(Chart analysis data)

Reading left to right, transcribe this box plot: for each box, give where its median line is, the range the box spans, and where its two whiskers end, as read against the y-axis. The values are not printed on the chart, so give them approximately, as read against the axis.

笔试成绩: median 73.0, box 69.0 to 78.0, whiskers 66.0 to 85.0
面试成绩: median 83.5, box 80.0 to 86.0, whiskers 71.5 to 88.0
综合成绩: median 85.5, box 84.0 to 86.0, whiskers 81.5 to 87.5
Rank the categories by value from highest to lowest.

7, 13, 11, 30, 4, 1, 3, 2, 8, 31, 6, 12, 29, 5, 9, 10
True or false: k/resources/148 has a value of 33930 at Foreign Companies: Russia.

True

--

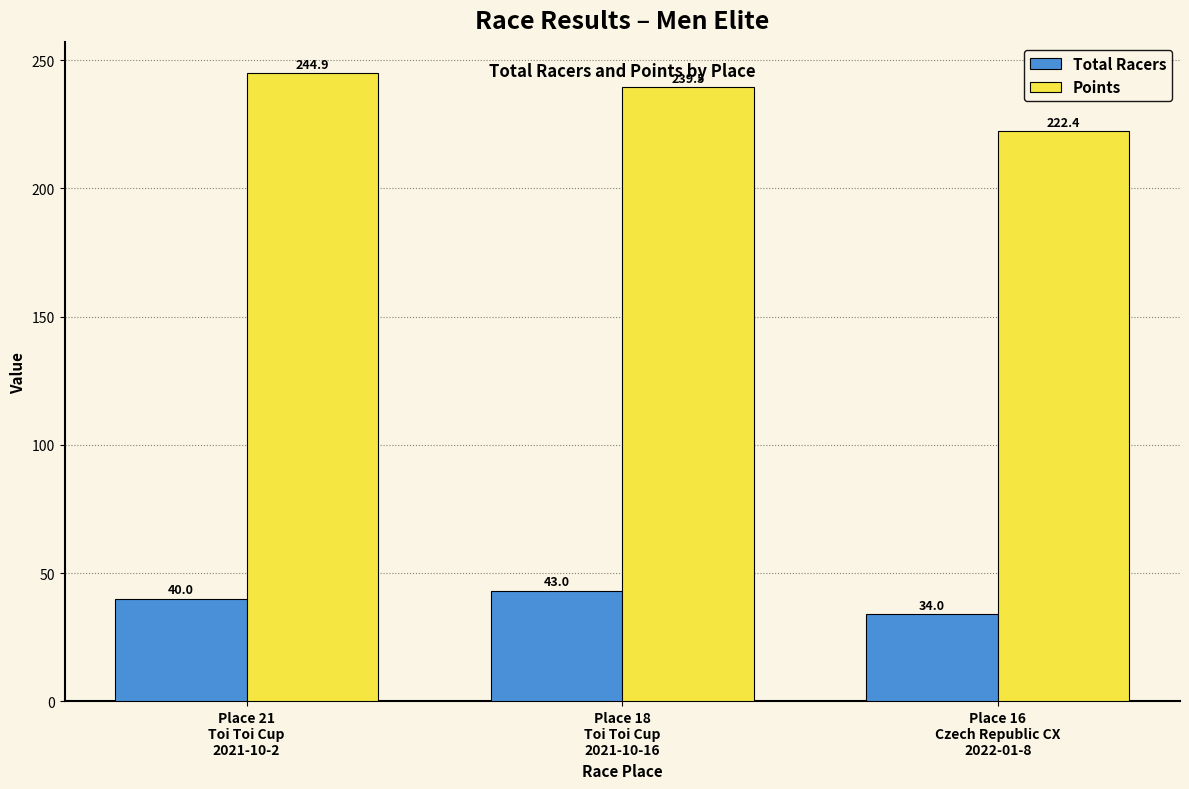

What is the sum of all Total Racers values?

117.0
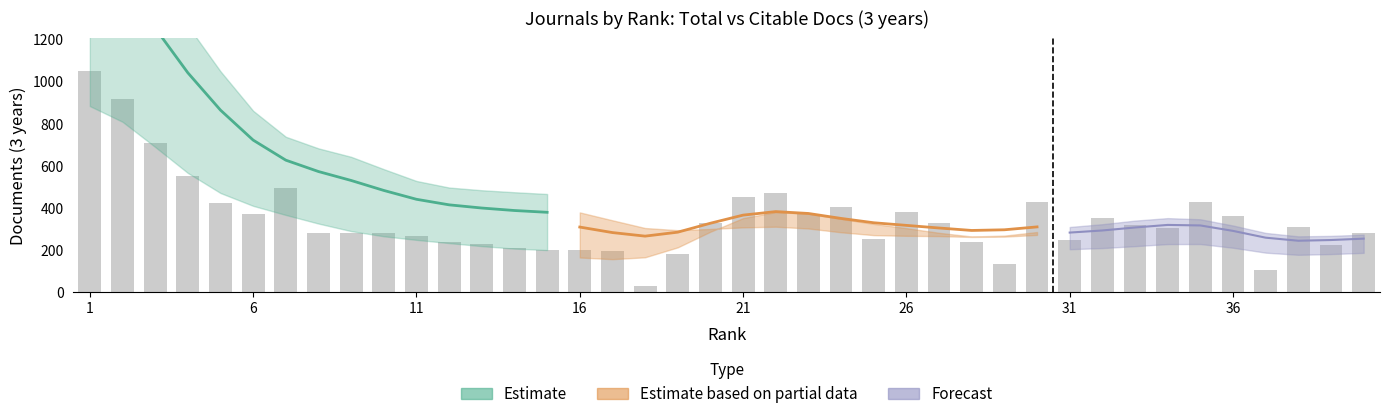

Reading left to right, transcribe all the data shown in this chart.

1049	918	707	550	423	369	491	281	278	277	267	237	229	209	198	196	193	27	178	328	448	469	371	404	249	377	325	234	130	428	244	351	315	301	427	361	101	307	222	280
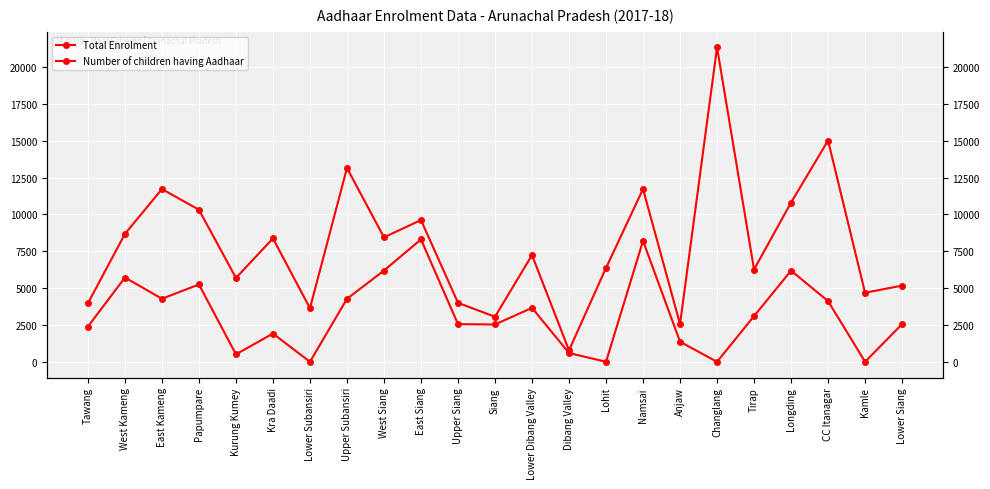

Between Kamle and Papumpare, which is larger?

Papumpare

Assignment ->
Locate each line in the records above that contains the word "right", and copy those lines.

Written solution ->
Reading left to right, transcribe this box plot: for each box, give where its median line is, the range the box spans, and where its two whiskers end, as read against the y-axis. The values are not printed on the chart, so give them approximately, as read against the axis.
Reading left to right, transcribe all the data shown in this chart.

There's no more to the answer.